* _WHAT YOU SHOULD DO_: Copy the listing below in full, exactly.

* _SUPPLIED MATERIAL_:

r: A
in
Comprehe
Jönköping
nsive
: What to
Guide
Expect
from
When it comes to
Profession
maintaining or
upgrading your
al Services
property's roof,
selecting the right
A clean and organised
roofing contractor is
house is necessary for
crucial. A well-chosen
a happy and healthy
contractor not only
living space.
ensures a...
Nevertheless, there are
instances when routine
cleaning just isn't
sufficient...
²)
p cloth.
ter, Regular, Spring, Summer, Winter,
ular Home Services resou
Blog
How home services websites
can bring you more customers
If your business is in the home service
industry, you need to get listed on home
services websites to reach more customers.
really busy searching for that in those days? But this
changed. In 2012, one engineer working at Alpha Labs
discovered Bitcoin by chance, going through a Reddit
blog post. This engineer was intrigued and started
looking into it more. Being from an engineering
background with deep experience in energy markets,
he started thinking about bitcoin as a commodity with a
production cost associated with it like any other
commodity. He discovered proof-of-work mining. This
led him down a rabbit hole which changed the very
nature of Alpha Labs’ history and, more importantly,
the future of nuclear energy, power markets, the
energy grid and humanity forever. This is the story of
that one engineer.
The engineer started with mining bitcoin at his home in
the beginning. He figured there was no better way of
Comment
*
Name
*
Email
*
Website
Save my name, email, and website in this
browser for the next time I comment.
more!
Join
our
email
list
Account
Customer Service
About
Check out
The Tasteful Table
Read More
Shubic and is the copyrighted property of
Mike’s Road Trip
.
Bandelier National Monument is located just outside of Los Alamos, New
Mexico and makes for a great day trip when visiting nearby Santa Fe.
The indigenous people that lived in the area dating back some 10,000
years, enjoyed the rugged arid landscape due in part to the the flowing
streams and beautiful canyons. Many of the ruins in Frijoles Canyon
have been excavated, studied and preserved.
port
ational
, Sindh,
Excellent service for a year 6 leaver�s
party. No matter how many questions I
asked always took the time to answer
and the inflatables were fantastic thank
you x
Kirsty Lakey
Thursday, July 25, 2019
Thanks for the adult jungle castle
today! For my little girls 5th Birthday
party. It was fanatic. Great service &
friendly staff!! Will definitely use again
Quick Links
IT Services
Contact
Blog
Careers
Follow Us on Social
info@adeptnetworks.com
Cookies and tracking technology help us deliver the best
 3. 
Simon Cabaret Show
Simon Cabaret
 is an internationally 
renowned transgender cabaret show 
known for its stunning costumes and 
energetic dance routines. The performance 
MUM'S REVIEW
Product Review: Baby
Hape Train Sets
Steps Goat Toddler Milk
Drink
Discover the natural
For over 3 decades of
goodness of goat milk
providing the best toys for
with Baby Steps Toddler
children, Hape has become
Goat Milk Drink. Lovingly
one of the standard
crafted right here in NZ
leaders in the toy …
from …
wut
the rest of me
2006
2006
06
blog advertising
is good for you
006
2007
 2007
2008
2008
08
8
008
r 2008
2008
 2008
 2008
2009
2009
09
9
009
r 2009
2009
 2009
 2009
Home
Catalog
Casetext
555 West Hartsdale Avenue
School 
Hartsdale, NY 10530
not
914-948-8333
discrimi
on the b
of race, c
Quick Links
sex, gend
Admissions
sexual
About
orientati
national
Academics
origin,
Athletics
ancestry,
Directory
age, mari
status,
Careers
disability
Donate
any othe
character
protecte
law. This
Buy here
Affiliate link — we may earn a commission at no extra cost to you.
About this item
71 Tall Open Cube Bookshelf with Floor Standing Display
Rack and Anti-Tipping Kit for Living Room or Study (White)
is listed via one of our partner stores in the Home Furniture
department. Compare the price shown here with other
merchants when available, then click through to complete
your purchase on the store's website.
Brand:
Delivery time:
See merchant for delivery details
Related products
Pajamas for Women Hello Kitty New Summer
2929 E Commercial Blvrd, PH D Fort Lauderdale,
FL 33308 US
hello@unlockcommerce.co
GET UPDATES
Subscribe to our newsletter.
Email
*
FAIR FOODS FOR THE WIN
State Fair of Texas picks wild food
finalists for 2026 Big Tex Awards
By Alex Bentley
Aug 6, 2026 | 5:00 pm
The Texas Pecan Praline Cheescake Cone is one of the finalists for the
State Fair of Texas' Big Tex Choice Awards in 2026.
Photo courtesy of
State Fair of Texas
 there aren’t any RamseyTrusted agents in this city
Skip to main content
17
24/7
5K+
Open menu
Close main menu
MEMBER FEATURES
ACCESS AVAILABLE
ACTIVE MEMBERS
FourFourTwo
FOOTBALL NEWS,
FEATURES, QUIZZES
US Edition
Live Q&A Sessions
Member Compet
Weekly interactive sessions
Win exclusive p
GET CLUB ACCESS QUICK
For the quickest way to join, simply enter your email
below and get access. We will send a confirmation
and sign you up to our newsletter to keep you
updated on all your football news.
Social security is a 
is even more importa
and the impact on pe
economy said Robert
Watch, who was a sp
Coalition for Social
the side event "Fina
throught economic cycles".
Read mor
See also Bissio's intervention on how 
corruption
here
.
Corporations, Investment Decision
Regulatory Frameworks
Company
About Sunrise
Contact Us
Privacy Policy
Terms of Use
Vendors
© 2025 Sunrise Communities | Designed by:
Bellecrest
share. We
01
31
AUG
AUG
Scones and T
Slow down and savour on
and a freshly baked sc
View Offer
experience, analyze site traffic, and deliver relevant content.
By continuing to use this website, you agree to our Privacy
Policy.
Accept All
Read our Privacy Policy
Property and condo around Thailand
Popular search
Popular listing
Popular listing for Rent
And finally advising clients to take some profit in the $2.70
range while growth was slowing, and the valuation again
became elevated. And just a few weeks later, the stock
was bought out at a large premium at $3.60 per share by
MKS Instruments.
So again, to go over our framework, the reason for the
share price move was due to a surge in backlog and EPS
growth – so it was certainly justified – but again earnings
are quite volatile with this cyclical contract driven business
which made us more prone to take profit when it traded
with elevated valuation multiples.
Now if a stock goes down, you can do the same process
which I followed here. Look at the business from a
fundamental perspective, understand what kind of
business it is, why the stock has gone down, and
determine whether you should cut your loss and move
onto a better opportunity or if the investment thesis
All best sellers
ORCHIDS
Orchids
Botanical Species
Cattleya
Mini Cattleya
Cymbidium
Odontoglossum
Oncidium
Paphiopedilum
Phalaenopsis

* _ANSWER TO THIS PROBLEM_:
r: A
in
Comprehe
Jönköping
nsive
: What to
Guide
Expect
from
When it comes to
Profession
maintaining or
upgrading your
al Services
property's roof,
selecting the right
A clean and organised
roofing contractor is
house is necessary for
crucial. A well-chosen
a happy and healthy
contractor not only
living space.
ensures a...
Nevertheless, there are
instances when routine
cleaning just isn't
sufficient...
²)
p cloth.
ter, Regular, Spring, Summer, Winter,
ular Home Services resou
Blog
How home services websites
can bring you more customers
If your business is in the home service
industry, you need to get listed on home
services websites to reach more customers.
really busy searching for that in those days? But this
changed. In 2012, one engineer working at Alpha Labs
discovered Bitcoin by chance, going through a Reddit
blog post. This engineer was intrigued and started
looking into it more. Being from an engineering
background with deep experience in energy markets,
he started thinking about bitcoin as a commodity with a
production cost associated with it like any other
commodity. He discovered proof-of-work mining. This
led him down a rabbit hole which changed the very
nature of Alpha Labs’ history and, more importantly,
the future of nuclear energy, power markets, the
energy grid and humanity forever. This is the story of
that one engineer.
The engineer started with mining bitcoin at his home in
the beginning. He figured there was no better way of
Comment
*
Name
*
Email
*
Website
Save my name, email, and website in this
browser for the next time I comment.
more!
Join
our
email
list
Account
Customer Service
About
Check out
The Tasteful Table
Read More
Shubic and is the copyrighted property of
Mike’s Road Trip
.
Bandelier National Monument is located just outside of Los Alamos, New
Mexico and makes for a great day trip when visiting nearby Santa Fe.
The indigenous people that lived in the area dating back some 10,000
years, enjoyed the rugged arid landscape due in part to the the flowing
streams and beautiful canyons. Many of the ruins in Frijoles Canyon
have been excavated, studied and preserved.
port
ational
, Sindh,
Excellent service for a year 6 leaver�s
party. No matter how many questions I
asked always took the time to answer
and the inflatables were fantastic thank
you x
Kirsty Lakey
Thursday, July 25, 2019
Thanks for the adult jungle castle
today! For my little girls 5th Birthday
party. It was fanatic. Great service &
friendly staff!! Will definitely use again
Quick Links
IT Services
Contact
Blog
Careers
Follow Us on Social
info@adeptnetworks.com
Cookies and tracking technology help us deliver the best
 3. 
Simon Cabaret Show
Simon Cabaret
 is an internationally 
renowned transgender cabaret show 
known for its stunning costumes and 
energetic dance routines. The performance 
MUM'S REVIEW
Product Review: Baby
Hape Train Sets
Steps Goat Toddler Milk
Drink
Discover the natural
For over 3 decades of
goodness of goat milk
providing the best toys for
with Baby Steps Toddler
children, Hape has become
Goat Milk Drink. Lovingly
one of the standard
crafted right here in NZ
leaders in the toy …
from …
wut
the rest of me
2006
2006
06
blog advertising
is good for you
006
2007
 2007
2008
2008
08
8
008
r 2008
2008
 2008
 2008
2009
2009
09
9
009
r 2009
2009
 2009
 2009
Home
Catalog
Casetext
555 West Hartsdale Avenue
School 
Hartsdale, NY 10530
not
914-948-8333
discrimi
on the b
of race, c
Quick Links
sex, gend
Admissions
sexual
About
orientati
national
Academics
origin,
Athletics
ancestry,
Directory
age, mari
status,
Careers
disability
Donate
any othe
character
protecte
law. This
Buy here
Affiliate link — we may earn a commission at no extra cost to you.
About this item
71 Tall Open Cube Bookshelf with Floor Standing Display
Rack and Anti-Tipping Kit for Living Room or Study (White)
is listed via one of our partner stores in the Home Furniture
department. Compare the price shown here with other
merchants when available, then click through to complete
your purchase on the store's website.
Brand:
Delivery time:
See merchant for delivery details
Related products
Pajamas for Women Hello Kitty New Summer
2929 E Commercial Blvrd, PH D Fort Lauderdale,
FL 33308 US
hello@unlockcommerce.co
GET UPDATES
Subscribe to our newsletter.
Email
*
FAIR FOODS FOR THE WIN
State Fair of Texas picks wild food
finalists for 2026 Big Tex Awards
By Alex Bentley
Aug 6, 2026 | 5:00 pm
The Texas Pecan Praline Cheescake Cone is one of the finalists for the
State Fair of Texas' Big Tex Choice Awards in 2026.
Photo courtesy of
State Fair of Texas
 there aren’t any RamseyTrusted agents in this city
Skip to main content
17
24/7
5K+
Open menu
Close main menu
MEMBER FEATURES
ACCESS AVAILABLE
ACTIVE MEMBERS
FourFourTwo
FOOTBALL NEWS,
FEATURES, QUIZZES
US Edition
Live Q&A Sessions
Member Compet
Weekly interactive sessions
Win exclusive p
GET CLUB ACCESS QUICK
For the quickest way to join, simply enter your email
below and get access. We will send a confirmation
and sign you up to our newsletter to keep you
updated on all your football news.
Social security is a 
is even more importa
and the impact on pe
economy said Robert
Watch, who was a sp
Coalition for Social
the side event "Fina
throught economic cycles".
Read mor
See also Bissio's intervention on how 
corruption
here
.
Corporations, Investment Decision
Regulatory Frameworks
Company
About Sunrise
Contact Us
Privacy Policy
Terms of Use
Vendors
© 2025 Sunrise Communities | Designed by:
Bellecrest
share. We
01
31
AUG
AUG
Scones and T
Slow down and savour on
and a freshly baked sc
View Offer
experience, analyze site traffic, and deliver relevant content.
By continuing to use this website, you agree to our Privacy
Policy.
Accept All
Read our Privacy Policy
Property and condo around Thailand
Popular search
Popular listing
Popular listing for Rent
And finally advising clients to take some profit in the $2.70
range while growth was slowing, and the valuation again
became elevated. And just a few weeks later, the stock
was bought out at a large premium at $3.60 per share by
MKS Instruments.
So again, to go over our framework, the reason for the
share price move was due to a surge in backlog and EPS
growth – so it was certainly justified – but again earnings
are quite volatile with this cyclical contract driven business
which made us more prone to take profit when it traded
with elevated valuation multiples.
Now if a stock goes down, you can do the same process
which I followed here. Look at the business from a
fundamental perspective, understand what kind of
business it is, why the stock has gone down, and
determine whether you should cut your loss and move
onto a better opportunity or if the investment thesis
All best sellers
ORCHIDS
Orchids
Botanical Species
Cattleya
Mini Cattleya
Cymbidium
Odontoglossum
Oncidium
Paphiopedilum
Phalaenopsis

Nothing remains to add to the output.